*** Opening of RECORDS PROVIDED ***

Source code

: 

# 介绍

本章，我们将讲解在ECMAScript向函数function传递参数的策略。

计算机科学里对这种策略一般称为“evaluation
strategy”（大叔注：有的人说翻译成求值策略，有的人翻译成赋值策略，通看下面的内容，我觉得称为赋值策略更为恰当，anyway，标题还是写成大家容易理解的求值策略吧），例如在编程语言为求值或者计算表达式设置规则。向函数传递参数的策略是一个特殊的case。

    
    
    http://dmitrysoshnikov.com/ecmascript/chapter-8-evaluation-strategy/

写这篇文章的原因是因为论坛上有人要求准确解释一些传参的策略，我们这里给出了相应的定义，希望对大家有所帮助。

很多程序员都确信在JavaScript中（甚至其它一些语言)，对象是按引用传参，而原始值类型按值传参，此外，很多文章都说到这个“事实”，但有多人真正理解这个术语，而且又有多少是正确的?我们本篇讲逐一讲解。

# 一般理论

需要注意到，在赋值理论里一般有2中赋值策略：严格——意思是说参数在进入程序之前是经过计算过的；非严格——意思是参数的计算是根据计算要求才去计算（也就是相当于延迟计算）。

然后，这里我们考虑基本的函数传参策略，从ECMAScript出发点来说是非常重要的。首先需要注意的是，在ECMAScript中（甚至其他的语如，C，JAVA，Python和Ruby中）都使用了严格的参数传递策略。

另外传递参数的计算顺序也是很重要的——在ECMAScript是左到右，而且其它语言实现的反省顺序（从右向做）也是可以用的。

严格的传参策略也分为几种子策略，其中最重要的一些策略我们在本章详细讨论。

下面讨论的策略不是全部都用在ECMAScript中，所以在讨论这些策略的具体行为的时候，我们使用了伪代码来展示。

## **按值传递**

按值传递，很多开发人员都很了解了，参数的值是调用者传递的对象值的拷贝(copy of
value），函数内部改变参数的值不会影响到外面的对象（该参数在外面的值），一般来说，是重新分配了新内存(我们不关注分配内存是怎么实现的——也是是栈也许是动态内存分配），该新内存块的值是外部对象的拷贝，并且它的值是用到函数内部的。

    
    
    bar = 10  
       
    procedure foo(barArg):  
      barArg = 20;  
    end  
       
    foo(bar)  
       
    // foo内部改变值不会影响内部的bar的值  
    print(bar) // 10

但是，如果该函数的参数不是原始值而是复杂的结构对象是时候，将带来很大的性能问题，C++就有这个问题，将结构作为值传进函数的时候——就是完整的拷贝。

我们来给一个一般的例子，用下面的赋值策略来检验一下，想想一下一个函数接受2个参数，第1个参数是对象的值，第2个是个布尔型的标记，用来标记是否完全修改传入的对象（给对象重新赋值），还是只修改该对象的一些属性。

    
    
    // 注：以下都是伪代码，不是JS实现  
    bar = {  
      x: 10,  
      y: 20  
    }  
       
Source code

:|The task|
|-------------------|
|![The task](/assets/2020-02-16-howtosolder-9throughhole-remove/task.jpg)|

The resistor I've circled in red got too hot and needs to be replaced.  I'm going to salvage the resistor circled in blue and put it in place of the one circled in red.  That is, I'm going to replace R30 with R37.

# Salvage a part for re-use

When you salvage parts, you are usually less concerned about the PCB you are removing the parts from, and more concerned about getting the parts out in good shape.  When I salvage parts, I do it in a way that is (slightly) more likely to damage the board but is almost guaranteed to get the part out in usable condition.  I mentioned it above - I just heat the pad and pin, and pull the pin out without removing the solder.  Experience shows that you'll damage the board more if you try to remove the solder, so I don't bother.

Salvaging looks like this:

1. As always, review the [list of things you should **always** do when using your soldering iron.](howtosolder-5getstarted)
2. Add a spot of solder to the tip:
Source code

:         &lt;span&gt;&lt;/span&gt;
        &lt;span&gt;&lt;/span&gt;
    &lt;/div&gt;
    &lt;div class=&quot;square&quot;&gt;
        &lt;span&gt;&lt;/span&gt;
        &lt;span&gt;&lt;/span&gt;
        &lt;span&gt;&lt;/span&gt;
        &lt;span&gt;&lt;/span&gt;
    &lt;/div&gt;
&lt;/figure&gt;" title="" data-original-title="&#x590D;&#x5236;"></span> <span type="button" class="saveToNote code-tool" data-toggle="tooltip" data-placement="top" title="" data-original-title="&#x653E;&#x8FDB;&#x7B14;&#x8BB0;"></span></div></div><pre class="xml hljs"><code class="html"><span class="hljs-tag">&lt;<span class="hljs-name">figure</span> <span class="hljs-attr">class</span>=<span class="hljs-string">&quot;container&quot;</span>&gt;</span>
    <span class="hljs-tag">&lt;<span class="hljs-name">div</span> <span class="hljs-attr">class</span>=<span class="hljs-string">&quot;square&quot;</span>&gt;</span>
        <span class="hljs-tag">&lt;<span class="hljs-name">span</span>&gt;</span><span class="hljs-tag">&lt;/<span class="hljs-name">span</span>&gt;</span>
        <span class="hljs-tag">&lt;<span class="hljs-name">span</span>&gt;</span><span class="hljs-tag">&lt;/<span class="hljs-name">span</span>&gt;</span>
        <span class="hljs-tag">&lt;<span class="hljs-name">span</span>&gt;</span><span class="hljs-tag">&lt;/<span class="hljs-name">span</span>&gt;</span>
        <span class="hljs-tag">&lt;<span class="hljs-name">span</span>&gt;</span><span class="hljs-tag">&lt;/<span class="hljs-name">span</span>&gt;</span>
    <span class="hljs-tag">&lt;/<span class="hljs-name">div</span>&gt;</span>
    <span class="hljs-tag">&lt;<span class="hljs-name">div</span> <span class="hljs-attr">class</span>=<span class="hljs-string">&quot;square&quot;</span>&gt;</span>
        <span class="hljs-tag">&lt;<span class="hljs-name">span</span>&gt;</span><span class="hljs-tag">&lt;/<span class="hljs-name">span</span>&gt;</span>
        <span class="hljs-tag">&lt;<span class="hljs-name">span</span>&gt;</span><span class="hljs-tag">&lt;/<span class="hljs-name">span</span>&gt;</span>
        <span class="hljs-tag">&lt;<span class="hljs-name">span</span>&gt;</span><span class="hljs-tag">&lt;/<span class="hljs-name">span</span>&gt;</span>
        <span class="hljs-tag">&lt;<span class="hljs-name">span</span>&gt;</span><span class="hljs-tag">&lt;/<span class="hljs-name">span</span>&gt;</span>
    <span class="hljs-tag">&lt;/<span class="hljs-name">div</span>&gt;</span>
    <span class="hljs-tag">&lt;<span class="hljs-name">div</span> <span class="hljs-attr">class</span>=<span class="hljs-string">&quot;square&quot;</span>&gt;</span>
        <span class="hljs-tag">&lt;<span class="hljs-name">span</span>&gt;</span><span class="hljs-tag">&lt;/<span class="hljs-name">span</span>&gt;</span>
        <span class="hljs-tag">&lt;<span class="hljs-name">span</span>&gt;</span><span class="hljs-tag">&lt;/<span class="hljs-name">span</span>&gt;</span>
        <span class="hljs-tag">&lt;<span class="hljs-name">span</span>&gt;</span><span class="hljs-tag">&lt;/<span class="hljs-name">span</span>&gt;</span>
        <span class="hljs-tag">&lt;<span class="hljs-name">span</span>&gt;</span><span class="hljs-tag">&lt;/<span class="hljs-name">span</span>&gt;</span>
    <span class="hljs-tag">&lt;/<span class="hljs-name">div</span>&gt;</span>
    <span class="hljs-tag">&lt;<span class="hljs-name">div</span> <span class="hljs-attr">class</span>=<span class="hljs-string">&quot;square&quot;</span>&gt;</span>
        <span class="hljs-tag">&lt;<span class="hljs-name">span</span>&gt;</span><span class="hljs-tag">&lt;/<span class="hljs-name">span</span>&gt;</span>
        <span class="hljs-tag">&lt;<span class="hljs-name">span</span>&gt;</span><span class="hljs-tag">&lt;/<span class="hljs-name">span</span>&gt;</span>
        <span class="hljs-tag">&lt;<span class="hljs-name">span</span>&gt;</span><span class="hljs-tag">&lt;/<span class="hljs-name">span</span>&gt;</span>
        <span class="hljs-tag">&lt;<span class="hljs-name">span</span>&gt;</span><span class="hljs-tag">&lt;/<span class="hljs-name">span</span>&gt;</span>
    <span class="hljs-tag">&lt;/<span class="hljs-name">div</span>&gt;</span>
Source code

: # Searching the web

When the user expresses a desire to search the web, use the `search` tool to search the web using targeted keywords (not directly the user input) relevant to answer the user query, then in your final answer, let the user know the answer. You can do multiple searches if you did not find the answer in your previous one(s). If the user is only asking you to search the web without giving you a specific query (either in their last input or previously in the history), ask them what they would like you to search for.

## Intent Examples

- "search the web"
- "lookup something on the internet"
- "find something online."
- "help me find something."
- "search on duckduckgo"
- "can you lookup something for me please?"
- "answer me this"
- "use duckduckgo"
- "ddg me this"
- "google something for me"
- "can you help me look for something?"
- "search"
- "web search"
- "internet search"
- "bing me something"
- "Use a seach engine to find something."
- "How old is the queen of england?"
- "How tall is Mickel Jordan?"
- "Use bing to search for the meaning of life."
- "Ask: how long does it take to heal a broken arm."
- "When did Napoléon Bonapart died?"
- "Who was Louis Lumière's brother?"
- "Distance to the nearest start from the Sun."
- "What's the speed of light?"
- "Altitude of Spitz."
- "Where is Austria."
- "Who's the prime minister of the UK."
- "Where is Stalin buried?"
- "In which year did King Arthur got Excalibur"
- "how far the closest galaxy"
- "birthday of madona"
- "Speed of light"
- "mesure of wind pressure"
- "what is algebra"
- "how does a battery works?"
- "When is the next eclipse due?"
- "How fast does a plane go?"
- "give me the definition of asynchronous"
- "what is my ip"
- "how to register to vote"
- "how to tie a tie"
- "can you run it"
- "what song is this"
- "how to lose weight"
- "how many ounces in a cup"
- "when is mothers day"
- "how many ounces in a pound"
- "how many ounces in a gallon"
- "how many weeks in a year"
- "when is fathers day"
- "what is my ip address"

*** Close of RECORDS PROVIDED ***

DIRECTIONS FOR THIS TASK —
For every line of the records that has the word "many" in it, make a copy.

THE COMPLETED TASK —
- "how many ounces in a cup"
- "how many ounces in a pound"
- "how many ounces in a gallon"
- "how many weeks in a year"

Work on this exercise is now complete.